Fééries de la négation

 Georg Wilhelm Friedrich Hegel, dessin de François Guery

Par François Guery - Ancien élève de l’École normale supérieure (promotion 1964 Lettres), professeur émérite de philosophie, ancien doyen de la Faculté de philosophie de l’Université Lyon-III, ancien producteur sur France Culture.

la logique de Hegel est fun ! Avec elle, on se contente sans doute de constater des situations, de les reproduire en mettant sur elles des mots simples, mais en même temps on s’en amuse, alors qu’elles sont stressantes, on les neutralise, on les dépasse comme des piétons indifférents aux misères étalées sur le trottoir.

Hegel s’amuse beaucoup de la négation, si puissante sans avoir l’air de rien. L’infini, qu’il soit Dieu même ou le vaste espace intersidéral, est une pure négation, il met un « in » devant le fini, comme dans « insoumis », « insupportable». Il nie le fini, nous par exemple dont la vie finira. Les fleurs fanent vite, elles sont aussi très vite finies. L’infini semble dépasser toute cette finitude, juste avec un petit préfixe « in ». Alors l’infini serait « tout », le grand tout sans bornes ni limites ? Mais ce plus grand que nous, infiniment plus grand, a hors de lui le fini ! Il ne peut donc prétendre être « tout » mais juste une négation : ce qui n’est pas fini, ce qu’on pose en s’opposant au fini.

Le coup est rude pour les croyants, qui posent l’infini divin pour lui obéir sans limites.

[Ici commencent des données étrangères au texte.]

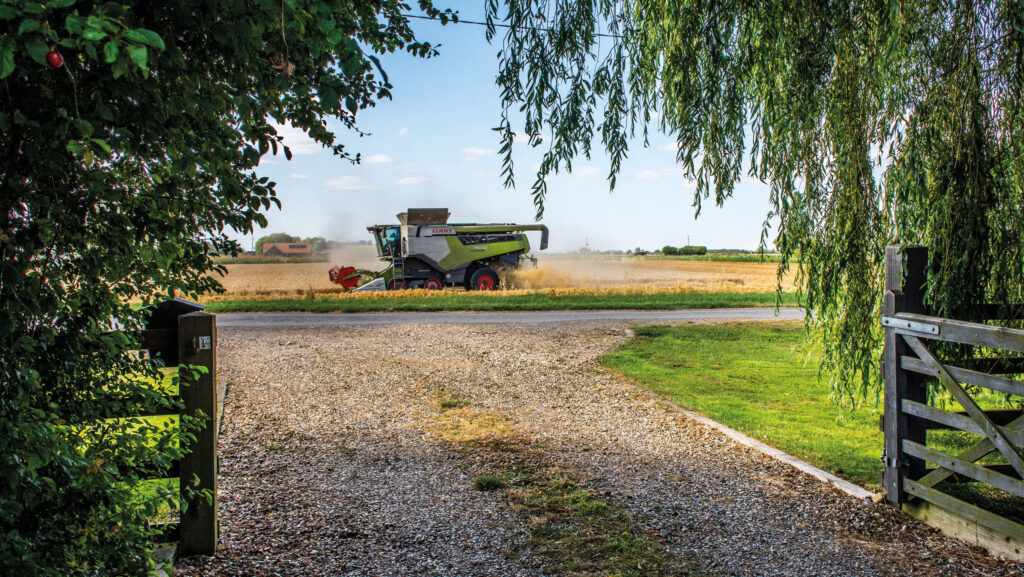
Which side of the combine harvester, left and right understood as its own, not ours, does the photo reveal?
left

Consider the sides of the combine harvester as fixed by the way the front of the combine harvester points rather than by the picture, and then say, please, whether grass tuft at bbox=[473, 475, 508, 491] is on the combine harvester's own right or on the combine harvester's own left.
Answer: on the combine harvester's own left

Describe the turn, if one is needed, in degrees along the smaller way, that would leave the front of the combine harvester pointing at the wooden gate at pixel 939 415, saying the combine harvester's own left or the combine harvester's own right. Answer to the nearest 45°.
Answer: approximately 90° to the combine harvester's own left

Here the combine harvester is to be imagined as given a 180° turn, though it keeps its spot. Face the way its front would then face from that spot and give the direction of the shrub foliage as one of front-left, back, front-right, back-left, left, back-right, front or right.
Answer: right

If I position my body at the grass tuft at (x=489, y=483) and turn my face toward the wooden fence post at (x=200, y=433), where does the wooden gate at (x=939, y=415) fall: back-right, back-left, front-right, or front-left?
back-left
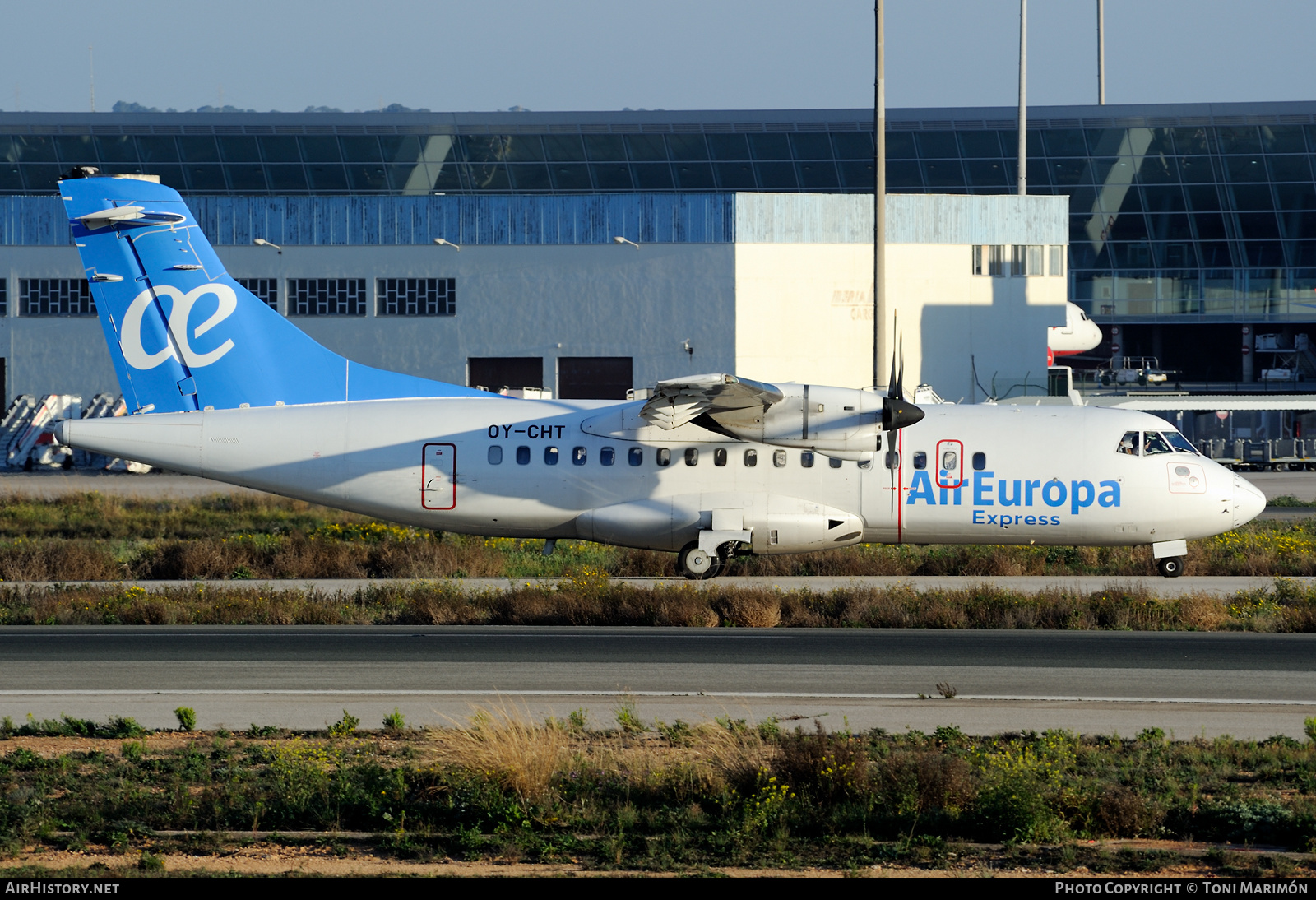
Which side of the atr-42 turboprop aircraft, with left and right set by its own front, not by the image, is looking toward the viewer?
right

Si bien que « tout » et « tous » en sortent relativisés, enfants artificiels d’une négation. On vote, par exemple, « tous » contre un parti, un rassemblement appelé « national », ou un front appelé « populaire » ou encore, un président détesté . Tous contre, oui ! Mais tous sauf, sauf ceux contre qui on vote, petits cailloux dans la chaussure du votant résolu, unanime à condamner.

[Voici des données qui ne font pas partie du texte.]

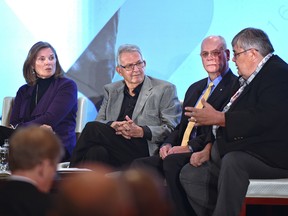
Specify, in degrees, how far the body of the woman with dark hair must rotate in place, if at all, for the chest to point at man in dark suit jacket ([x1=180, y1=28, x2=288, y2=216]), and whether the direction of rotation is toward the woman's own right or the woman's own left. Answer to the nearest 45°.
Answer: approximately 90° to the woman's own left

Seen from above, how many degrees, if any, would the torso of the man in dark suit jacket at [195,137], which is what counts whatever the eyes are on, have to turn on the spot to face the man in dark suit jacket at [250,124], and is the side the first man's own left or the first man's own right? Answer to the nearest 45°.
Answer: approximately 90° to the first man's own left

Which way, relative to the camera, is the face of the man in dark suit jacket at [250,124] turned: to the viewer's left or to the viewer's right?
to the viewer's left

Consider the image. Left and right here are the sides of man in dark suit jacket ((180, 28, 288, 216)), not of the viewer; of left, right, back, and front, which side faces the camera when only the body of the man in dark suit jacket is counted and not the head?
left

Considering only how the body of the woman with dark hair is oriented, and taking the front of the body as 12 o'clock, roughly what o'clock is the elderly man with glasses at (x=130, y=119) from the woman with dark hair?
The elderly man with glasses is roughly at 9 o'clock from the woman with dark hair.

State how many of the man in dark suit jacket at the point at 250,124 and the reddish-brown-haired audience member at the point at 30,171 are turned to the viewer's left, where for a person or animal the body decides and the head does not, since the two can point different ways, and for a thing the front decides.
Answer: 1

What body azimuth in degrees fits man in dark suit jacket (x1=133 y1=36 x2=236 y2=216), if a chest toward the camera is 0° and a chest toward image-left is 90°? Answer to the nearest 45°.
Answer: approximately 45°

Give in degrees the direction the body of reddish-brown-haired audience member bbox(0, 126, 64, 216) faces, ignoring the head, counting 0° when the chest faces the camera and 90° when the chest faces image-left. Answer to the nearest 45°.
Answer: approximately 225°

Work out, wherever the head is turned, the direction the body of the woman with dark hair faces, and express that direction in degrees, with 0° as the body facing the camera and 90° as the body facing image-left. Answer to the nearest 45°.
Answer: approximately 45°

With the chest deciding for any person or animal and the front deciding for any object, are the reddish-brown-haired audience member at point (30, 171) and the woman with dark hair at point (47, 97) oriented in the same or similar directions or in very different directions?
very different directions
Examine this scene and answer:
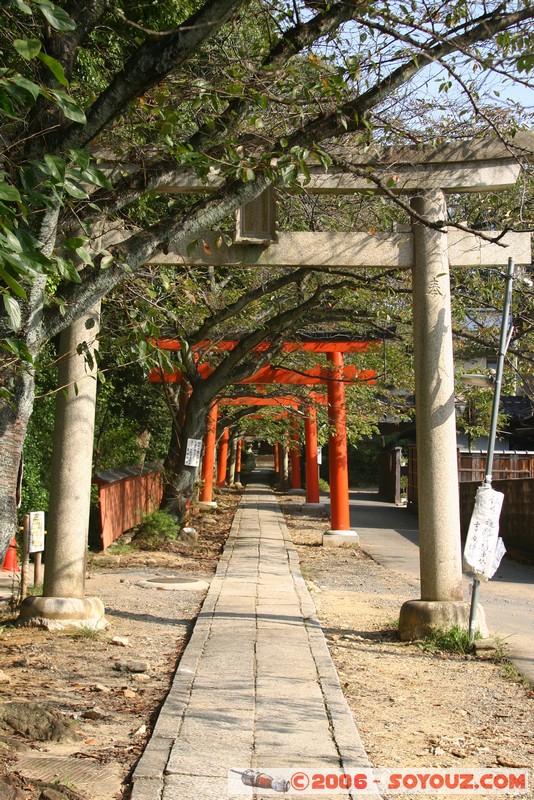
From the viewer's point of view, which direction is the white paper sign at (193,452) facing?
toward the camera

Alors comment dépasser le faux infini, le tout apparent qui a hors de lui une part ?

Hegel peut continuer à ricaner du fini qui se fait plus gros que le tout. Avaler la partie qui résiste n’est pas facile, il faut lui donner ce qu’elle a quand même, sa part de vérité. Comme chaque partie est partie du tout, elle participe de ce tout à sa façon. Elle prétend le représenter vraiment, les autres parties ou partis lui donnent tort, chacun détient une part de la vérité totale, plus une part d’erreur.

La solution ne peut venir que d’un dépassement du point de vue du « tout » lui-même, qui n’est pas tout mais juste un fragment d’une plus grande totalité. Le peuple, ce « tout » national, peut-il contenir des parties qui le nient, sans se renier lui-même ? Mais peut-il rejeter, expulser, des parties de lui-même sans se renier ? Ces deux points de vue alimentent le rejet mutuel de la gauche insensible à la menace islamique, et de la droite appelée extrême insensible aux droits de la partie suspecte d’hostilité aux nationaux.

Deux ignorances se font face, chacune parlant pour la totalité du peuple en crise. On aurait tort de croire que le tout du peuple, de la nation, soit vraiment « tout », comme si le monde avait été effacé par magie. Des élections nationales ne peuvent être « purement » nationales. La nation reste aussi bien une négation : il y en a d’autres autour, ou plus loin, dont les intérêts touchent de près aux nôtres, spécialement dans cette situation de guerre latente, presque déclarée. Se déterminer en fonction des vieux objectifs classiques comme « le niveau de vie », « la retraite à 60 ans », semble une farce qui devrait être dénoncée comme telle. Mais le plus absurde a été atteint avec la campagne européenne du « Front » centrée sur Gaza, le sujet le moins européen de tous, qui signifiait une incapacité à ou un refus de parler d’Europe, alors que c’est elle qui est la cible de menaces de guerre de plus en plus crédibles. La vie politique française semble donc traversée de tendances ou d’intérêts autres que nationaux, et si on considère la Ve république comme « le tout », ces tendances apparemment contradictoires et extrêmement opposées ont en commun de chercher à déstabiliser ce « tout » lui-même, la république qui organise ces élections. Les partis, dans la république, la nient, la renversent en pensée et en acte. Et comme le président qui veille sur cette république n’a pas le parti qui serait en mesure de la défendre, contre de tels adversaires radicaux, on assiste à l’auto-négation de la république française.

Ce n’est donc pas la seule féérie de la négation qui suffirait à un dépassement positif, constructif, de ces sortilèges électoraux.